• [Passage for review]:
[lttng-dev] [PATCH lttng-tools] Fix: sanitize wait queue in the dispatch thread

David Goulet dgoulet at efficios.com
Fri Jun 14 10:39:43 EDT 2013


This is to avoid memory leaks when the notify socket is never received
thus cleaning the wait node for command socket that are invalid.

Acked-by: Mathieu Desnoyers <mathieu.desnoyers at efficios.com>
Signed-off-by: David Goulet <dgoulet at efficios.com>
---
 src/bin/lttng-sessiond/lttng-sessiond.h |   18 +++++
 src/bin/lttng-sessiond/main.c           |  111 ++++++++++++++++++++++++++++---
 src/bin/lttng-sessiond/ust-app.c        |   12 ++++
 src/bin/lttng-sessiond/ust-app.h        |    6 ++
 4 files changed, 139 insertions(+), 8 deletions(-)

diff --git a/src/bin/lttng-sessiond/lttng-sessiond.h b/src/bin/lttng-sessiond/lttng-sessiond.h
index 6090e08..aeb0303 100644
--- a/src/bin/lttng-sessiond/lttng-sessiond.h
+++ b/src/bin/lttng-sessiond/lttng-sessiond.h
@@ -66,6 +66,24 @@ struct ust_cmd_queue {
 };
 
 /*
+ * This is the wait queue containing wait nodes during the application
+ * registration process.

• [Source material]:

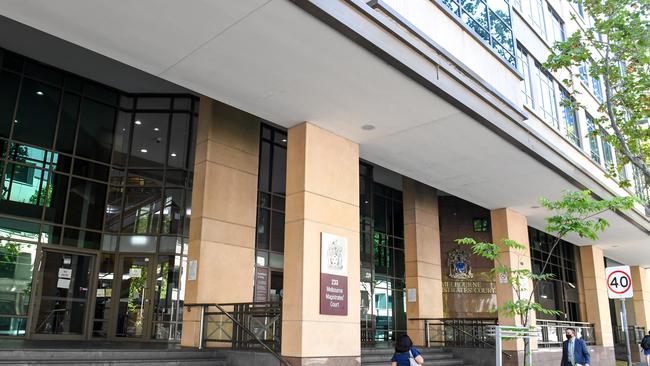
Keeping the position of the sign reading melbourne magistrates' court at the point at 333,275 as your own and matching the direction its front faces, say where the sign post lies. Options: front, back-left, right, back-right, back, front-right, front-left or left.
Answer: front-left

• [About this exercise]:
From the lttng-dev patch message above, transcribe the stretch from "This is to avoid" through "insertions(+), 8 deletions(-)".

• [Expected answer]:
This is to avoid memory leaks when the notify socket is never received
thus cleaning the wait node for command socket that are invalid.

Acked-by: Mathieu Desnoyers <mathieu.desnoyers at efficios.com>
Signed-off-by: David Goulet <dgoulet at efficios.com>
---
 src/bin/lttng-sessiond/lttng-sessiond.h |   18 +++++
 src/bin/lttng-sessiond/main.c           |  111 ++++++++++++++++++++++++++++---
 src/bin/lttng-sessiond/ust-app.c        |   12 ++++
 src/bin/lttng-sessiond/ust-app.h        |    6 ++
 4 files changed, 139 insertions(+), 8 deletions(-)